Gostei de ver a declaração da Sandra. É a expressão corajosa de uma jornalista bem sucedida, mas que teve que “congelar” o prazer de exercer outra atividade, que também lhe dava prazer.

Fiquei pensando: do que sentimos falta? Não, não estou falando daquela pessoa. De um amor, de um certo alguém… Falo de coisas que, por escolhas ou circunstâncias, deixamos de fazer.

A jornalista sente falta de ser atriz.

Até semanas atrás, eu sentia falta de ser repórter.
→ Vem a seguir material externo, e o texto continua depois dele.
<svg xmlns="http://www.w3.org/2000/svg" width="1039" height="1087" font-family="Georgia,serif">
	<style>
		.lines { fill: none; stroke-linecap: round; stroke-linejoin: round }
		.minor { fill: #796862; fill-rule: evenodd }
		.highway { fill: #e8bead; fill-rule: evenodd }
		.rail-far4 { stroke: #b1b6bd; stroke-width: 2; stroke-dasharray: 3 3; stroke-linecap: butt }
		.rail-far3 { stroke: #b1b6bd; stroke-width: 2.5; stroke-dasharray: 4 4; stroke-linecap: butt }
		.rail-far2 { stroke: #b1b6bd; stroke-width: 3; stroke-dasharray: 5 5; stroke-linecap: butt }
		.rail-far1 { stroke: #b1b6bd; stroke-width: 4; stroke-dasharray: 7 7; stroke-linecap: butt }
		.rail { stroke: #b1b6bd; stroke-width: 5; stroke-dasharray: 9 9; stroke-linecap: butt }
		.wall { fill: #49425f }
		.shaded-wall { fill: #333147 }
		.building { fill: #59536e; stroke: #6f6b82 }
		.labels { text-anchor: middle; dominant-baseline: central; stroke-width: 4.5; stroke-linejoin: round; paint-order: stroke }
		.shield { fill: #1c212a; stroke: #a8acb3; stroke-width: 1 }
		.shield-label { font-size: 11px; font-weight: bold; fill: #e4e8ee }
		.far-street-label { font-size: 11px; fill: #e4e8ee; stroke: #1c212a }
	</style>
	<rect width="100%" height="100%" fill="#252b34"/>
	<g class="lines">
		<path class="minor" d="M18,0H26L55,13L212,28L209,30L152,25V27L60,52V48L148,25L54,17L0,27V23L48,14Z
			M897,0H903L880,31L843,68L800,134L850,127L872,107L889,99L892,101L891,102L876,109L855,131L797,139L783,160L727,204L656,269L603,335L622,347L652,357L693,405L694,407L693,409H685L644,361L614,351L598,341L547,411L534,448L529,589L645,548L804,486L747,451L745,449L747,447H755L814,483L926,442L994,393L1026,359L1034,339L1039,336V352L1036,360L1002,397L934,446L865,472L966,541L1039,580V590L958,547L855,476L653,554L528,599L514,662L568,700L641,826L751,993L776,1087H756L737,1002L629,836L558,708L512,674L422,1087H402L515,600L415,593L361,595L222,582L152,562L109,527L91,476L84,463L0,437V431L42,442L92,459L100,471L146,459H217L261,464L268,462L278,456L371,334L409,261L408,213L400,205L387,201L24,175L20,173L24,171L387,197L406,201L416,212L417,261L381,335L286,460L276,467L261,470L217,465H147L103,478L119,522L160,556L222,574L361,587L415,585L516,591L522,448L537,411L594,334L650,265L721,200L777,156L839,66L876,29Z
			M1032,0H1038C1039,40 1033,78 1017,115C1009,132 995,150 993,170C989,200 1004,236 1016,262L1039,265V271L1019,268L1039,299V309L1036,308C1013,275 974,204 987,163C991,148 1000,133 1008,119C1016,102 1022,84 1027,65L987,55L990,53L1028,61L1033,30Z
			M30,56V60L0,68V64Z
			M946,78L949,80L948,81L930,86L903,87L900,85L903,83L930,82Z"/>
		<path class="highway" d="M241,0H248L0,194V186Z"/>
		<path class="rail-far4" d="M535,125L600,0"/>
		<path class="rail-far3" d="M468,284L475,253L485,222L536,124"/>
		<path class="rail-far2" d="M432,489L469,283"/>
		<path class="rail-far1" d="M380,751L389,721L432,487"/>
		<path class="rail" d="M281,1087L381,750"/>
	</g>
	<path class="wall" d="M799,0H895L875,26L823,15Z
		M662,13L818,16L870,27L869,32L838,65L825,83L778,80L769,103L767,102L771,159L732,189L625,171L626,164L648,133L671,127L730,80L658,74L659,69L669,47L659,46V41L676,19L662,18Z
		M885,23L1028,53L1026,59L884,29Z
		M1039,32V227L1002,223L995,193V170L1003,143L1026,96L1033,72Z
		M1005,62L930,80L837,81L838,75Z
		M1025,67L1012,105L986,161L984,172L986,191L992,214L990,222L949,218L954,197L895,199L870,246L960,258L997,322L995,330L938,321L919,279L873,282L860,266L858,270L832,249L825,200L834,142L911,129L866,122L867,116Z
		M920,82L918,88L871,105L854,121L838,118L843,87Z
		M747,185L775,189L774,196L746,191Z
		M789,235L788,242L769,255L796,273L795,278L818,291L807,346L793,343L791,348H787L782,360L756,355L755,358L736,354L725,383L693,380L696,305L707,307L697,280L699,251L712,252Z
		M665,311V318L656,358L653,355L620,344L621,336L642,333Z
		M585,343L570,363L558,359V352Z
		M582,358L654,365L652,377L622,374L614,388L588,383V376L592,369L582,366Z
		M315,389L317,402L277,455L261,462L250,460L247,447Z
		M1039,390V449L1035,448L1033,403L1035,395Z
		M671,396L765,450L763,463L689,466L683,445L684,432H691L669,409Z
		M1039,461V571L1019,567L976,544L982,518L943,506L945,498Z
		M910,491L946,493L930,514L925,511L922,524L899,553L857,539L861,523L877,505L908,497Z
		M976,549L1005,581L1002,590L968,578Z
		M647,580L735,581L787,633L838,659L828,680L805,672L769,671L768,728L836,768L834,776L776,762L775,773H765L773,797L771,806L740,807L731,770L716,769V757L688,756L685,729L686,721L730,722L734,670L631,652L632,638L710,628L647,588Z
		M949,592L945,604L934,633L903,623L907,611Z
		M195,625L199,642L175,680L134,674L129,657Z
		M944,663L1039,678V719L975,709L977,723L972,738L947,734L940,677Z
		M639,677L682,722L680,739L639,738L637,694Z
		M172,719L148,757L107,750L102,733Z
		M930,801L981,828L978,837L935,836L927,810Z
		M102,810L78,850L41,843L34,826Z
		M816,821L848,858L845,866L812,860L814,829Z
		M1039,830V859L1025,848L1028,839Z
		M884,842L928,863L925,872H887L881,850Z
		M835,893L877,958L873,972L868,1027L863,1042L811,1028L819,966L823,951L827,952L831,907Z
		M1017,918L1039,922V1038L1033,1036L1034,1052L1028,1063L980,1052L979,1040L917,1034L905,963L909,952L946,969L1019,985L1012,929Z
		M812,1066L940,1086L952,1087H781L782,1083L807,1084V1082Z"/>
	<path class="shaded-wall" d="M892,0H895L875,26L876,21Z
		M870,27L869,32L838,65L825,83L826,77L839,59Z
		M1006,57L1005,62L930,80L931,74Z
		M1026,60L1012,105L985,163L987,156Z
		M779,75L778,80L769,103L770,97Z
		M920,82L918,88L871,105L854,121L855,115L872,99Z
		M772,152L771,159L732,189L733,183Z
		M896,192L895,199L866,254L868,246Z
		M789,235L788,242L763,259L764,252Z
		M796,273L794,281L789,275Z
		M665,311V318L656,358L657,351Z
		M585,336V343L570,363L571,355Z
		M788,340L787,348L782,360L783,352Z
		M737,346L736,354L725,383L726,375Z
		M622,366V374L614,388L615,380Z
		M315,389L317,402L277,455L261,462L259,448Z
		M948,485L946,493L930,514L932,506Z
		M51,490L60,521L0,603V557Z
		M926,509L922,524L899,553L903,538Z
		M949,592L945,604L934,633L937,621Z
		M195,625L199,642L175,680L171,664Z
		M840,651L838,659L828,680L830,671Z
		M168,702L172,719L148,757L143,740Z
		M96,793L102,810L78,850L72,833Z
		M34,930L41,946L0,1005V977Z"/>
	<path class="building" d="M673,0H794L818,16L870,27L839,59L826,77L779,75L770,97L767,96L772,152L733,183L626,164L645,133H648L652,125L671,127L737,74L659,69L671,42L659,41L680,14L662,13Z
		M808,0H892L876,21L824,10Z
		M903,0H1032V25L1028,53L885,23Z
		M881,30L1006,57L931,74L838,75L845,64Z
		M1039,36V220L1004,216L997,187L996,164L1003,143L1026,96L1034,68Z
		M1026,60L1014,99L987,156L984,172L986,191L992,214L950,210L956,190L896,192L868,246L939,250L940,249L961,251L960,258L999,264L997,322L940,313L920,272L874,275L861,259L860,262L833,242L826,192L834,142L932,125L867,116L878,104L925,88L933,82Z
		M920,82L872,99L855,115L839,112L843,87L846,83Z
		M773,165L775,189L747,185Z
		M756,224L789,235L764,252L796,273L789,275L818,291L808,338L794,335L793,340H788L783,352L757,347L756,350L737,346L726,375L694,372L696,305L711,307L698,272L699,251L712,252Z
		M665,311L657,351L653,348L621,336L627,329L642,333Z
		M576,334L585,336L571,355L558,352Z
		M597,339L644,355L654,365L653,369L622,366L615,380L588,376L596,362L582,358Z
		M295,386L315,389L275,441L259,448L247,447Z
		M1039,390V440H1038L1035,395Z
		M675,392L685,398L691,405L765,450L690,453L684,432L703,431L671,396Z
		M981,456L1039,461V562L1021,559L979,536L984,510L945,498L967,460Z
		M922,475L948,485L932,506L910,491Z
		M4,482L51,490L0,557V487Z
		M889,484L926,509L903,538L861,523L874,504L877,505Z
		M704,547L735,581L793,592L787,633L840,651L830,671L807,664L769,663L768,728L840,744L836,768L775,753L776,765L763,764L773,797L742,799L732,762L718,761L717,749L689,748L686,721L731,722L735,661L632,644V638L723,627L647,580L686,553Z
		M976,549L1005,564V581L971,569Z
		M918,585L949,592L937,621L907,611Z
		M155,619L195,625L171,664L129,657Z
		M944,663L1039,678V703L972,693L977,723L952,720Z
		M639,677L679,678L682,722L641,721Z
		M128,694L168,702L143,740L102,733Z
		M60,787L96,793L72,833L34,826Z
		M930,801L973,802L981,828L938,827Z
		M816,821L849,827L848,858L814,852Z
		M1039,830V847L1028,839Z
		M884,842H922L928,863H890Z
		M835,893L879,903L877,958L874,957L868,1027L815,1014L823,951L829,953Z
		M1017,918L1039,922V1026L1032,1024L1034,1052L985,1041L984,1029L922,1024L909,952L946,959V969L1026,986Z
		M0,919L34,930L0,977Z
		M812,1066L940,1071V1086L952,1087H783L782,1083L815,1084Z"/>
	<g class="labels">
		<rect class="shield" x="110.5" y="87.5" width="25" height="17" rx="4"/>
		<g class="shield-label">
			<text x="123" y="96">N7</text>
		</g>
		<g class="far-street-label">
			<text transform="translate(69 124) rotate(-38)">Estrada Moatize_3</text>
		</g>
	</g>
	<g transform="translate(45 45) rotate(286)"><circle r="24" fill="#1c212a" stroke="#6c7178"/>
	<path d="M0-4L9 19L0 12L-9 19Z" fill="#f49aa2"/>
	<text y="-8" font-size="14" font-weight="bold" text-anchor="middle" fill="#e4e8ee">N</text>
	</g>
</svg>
Do contato direto com as fontes, com a notícia. Felizmente, estou conseguindo conciliar as duas – ser repórter e ser âncora.

Entretanto, ainda alimento outras vontades… Também estão aqui “congeladas”, como disse a Sandra. Fazem falta as grandes reportagens, os textos mais elaborados.

Mas sei que não dá para fazer tudo. É impossível. Alguns prazeres precisam ser sublimados. Do contrário, fica um vazio no peito que incomoda e rouba a alegria de viver.

Este é o segredo: sublimar as ausências, reconhecendo que não podemos dar conta de tudo.

Dias atrás ainda falava sobre pessoas que estão num lugar, mas com a cabeça noutro lugar. Gente que abre mão de viver, pois não curte o que tem.

Acho que todo mundo sente falta de alguma coisa. Algo já vivido, já experimentado, mas que perdeu-se no passado, ficou apenas nas lembranças.

Tenho comigo a certeza que, se ficou mal resolvido, incomoda demais e está te impedindo de seguir adiante, tem que começar tudo de novo. Se foi resultado de uma escolha ou não dá para voltar atrás, é preciso olhar pro futuro e investir nele.

Para a Sandra, faz falta atuar. Mas isso não a impede de ser feliz fazendo o que faz. Este é o jeito certo de viver: aproveitar o que construímos e só espiar o passado para relembrar o que teve de bom.